Akhilesh lost in 2017 to the mighty national leader Narendra Modi and the BJP. The saffron party got the chair because Modi's persona defied caste affiliations. Cutting across caste-lines, BJP won a record 300 plus seats without a CM face. Yogi was the surprise choice.

Once again the titans are back to raise the dust of battle. Yogi, Akhilesh and Mayawati belong to different castes. Yet, the mandate will depend on performance and not caste identity. Priyanka has emerged as a leader to complete the quartet of ambition. Though Yogi is branded a Thakur, his no-nonsense approach and aggressive Hindutva is the envy of his challengers. Despite adverse publicity on law and order, he has delivered on many economic and social indicators. UP is now amongst the top ranking states in ease of doing business, handling COVID-19 and boosting infrastructure development. Voters will choose from a sitting chief minister, two former CMs with a Gandhi pushing for a respectable space in between. Caste isn't the issue. The cause is.

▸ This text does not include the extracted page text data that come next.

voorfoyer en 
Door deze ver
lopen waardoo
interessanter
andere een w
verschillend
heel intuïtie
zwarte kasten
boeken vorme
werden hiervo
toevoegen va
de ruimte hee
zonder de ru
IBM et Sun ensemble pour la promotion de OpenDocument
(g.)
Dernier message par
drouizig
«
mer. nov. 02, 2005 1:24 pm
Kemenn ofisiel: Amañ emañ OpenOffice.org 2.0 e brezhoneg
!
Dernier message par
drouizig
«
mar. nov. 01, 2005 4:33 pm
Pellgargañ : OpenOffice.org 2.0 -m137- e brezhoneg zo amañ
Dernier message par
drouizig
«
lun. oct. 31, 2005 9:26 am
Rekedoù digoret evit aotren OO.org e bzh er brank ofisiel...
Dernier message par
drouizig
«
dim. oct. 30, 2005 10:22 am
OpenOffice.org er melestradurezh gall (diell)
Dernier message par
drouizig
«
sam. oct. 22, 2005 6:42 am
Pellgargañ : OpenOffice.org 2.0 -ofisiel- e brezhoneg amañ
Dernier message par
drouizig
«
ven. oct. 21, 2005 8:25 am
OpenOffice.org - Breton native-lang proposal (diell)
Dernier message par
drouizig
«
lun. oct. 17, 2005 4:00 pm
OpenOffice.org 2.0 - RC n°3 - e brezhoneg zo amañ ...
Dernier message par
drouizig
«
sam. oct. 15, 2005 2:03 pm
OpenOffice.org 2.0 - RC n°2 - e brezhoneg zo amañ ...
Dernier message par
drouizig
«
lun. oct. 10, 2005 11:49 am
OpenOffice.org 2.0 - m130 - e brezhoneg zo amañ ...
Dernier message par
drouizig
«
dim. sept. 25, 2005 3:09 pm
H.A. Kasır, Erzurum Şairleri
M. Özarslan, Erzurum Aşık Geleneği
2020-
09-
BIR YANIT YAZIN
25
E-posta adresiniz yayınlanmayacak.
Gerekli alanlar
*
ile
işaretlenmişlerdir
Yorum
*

By now, it is evident that a caste coalition alone can't ensure victory. Voters will follow the one they feel is better than the incumbent. This paradigm refers to a strong and trustworthy leader. In Andhra Pradesh, Telangana, Tamil Nadu, Kerala and Delhi, voters chose their leader setting aside caste and community affiliations. Caste wasn't a factor in West Bengal. In Odisha, the caste-abjuring Naveen Patnaik got a fifth consecutive term because of the TINA factor; his work and silence are his USPs.

At the national poll level, caste plays no decisive role. Leaders use it as identity politics. After Jawaharlal Nehru, Indira Gandhi ruled for nearly 16 years because she was a casteless deity for her party. She was replaced by a coalition for barely 30 months. Rajiv replaced her after her assassination, and was projected as the new face of new India. But he lost five years later. Subsequently, the clean and strong VP Singh became the PM with help from all non-Congress parties, not for his caste but his calibre. In between, accidental PMs like Charan Singh Chandrashekhar, HD Devegowda and IK Gujral appeared and vanished like mediocre meteors because none of them was a unifier.

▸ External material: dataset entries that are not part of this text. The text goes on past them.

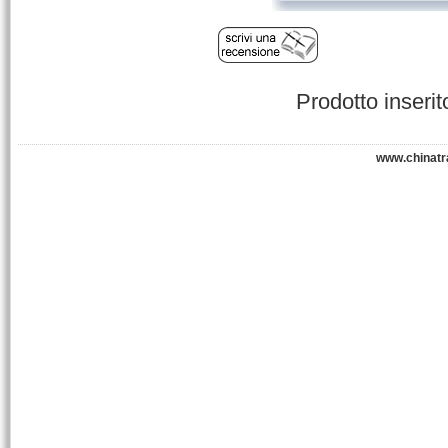
Prodotto inseri
www.chinatr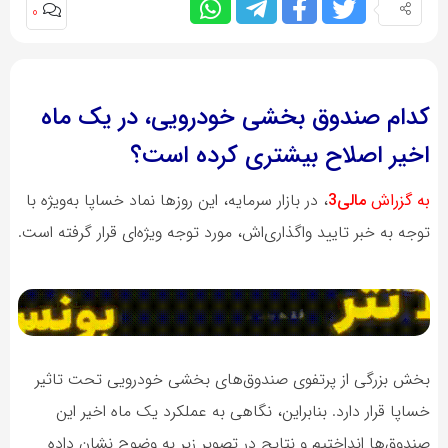
0
کدام صندوق بخشی خودرویی، در یک ماه
اخیر اصلاح بیشتری کرده است؟
به گزراش
مالی3
، در بازار سرمایه، این روزها نماد خساپا به‌ویژه با
توجه به خبر تایید واگذاری‌اش، مورد توجه ویژه‌ای قرار گرفته است.
بخش بزرگی از پرتفوی صندوق‌های بخشی خودرویی تحت تاثیر
خساپا قرار دارد. بنابراین، نگاهی به عملکرد یک ماه اخیر این
صندوق‌ها انداختیم و نتایج در تصویر زیر به وضوح نشان داده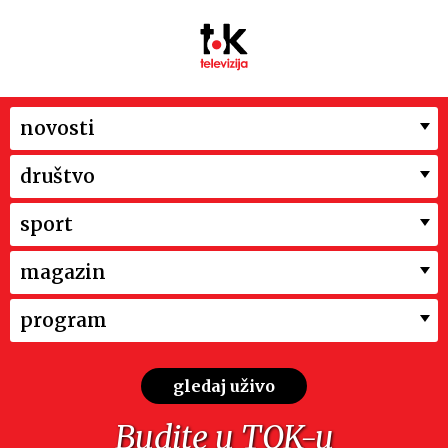
novosti
društvo
sport
magazin
program
gledaj uživo
Budite u TOK-u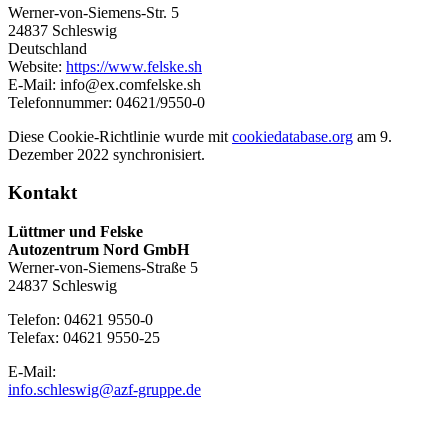
Werner-von-Siemens-Str. 5
24837 Schleswig
Deutschland
Website:
https://www.felske.sh
E-Mail:
info@
ex.com
felske.sh
Telefonnummer: 04621/9550-0
Diese Cookie-Richtlinie wurde mit
cookiedatabase.org
am 9.
Dezember 2022 synchronisiert.
Kontakt
Lüttmer und Felske
Autozentrum Nord GmbH
Werner-von-Siemens-Straße 5
24837 Schleswig
Telefon: 04621 9550-0
Telefax: 04621 9550-25
E-Mail:
info.schleswig@azf-gruppe.de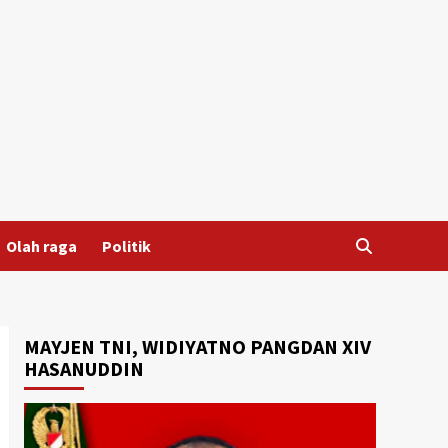
Olah raga
Politik
MAYJEN TNI, WIDIYATNO PANGDAN XIV
HASANUDDIN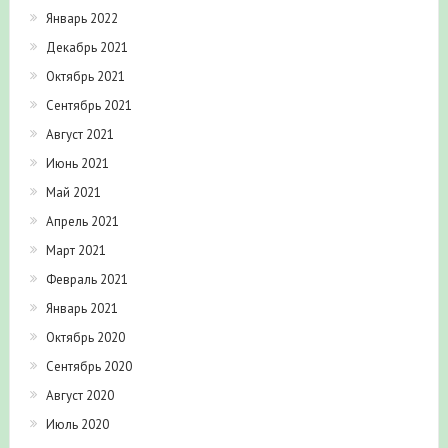
Январь 2022
Декабрь 2021
Октябрь 2021
Сентябрь 2021
Август 2021
Июнь 2021
Май 2021
Апрель 2021
Март 2021
Февраль 2021
Январь 2021
Октябрь 2020
Сентябрь 2020
Август 2020
Июль 2020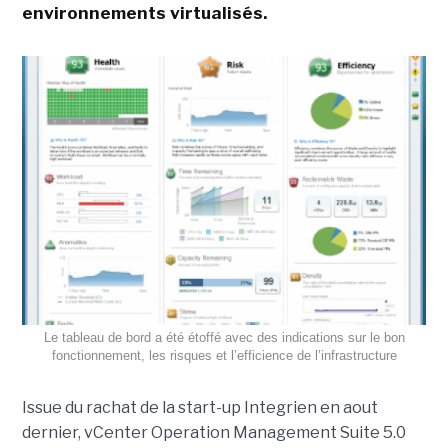
environnements virtualisés.
Le tableau de bord a été étoffé avec des indications sur le bon
fonctionnement, les risques et l’efficience de l’infrastructure
Issue du rachat de la start-up Integrien en aout
dernier, vCenter Operation Management Suite 5.0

Vajpayee became the prime minister thrice because he was truly a national leader. Yet, he lost in 2004 because of his party's arrogance and desertions of political allies. He wasn't replaced by another popular leader but by the economist Manmohan Singh, the first Sikh PM who ruled the country for ten years. Singh floundered and Modi acquired centre stage. The Congress and its allies were checkmated. It wasn't Modi's backward caste label that created electoral records but his mojo as a leader with a singular vision and mission. He has nearly demolished caste connectivity in India barring a couple of southern states.

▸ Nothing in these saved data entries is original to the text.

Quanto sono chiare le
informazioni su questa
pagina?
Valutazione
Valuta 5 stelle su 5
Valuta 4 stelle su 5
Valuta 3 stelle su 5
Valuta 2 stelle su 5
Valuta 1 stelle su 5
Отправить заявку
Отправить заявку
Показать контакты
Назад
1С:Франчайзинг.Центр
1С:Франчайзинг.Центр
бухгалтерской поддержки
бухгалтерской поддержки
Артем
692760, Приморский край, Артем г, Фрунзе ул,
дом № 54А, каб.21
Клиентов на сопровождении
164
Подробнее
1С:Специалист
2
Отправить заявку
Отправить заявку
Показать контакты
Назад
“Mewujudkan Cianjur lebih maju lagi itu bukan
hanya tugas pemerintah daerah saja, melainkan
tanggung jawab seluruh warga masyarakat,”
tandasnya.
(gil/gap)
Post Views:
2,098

From the Centre to the states, it is a leader's style and substance that determines political fortunes, not his party's political panorama. Castes sustain entitlements. Swami Vivekananda once said: "Caste system had grown by the practice of the son always following the business of the father." Unless the sons and daughters who inherit their father's business acquire an inclusive identity, they will go out of business sooner in NaMo's new version of Atmanirbhar Bharat.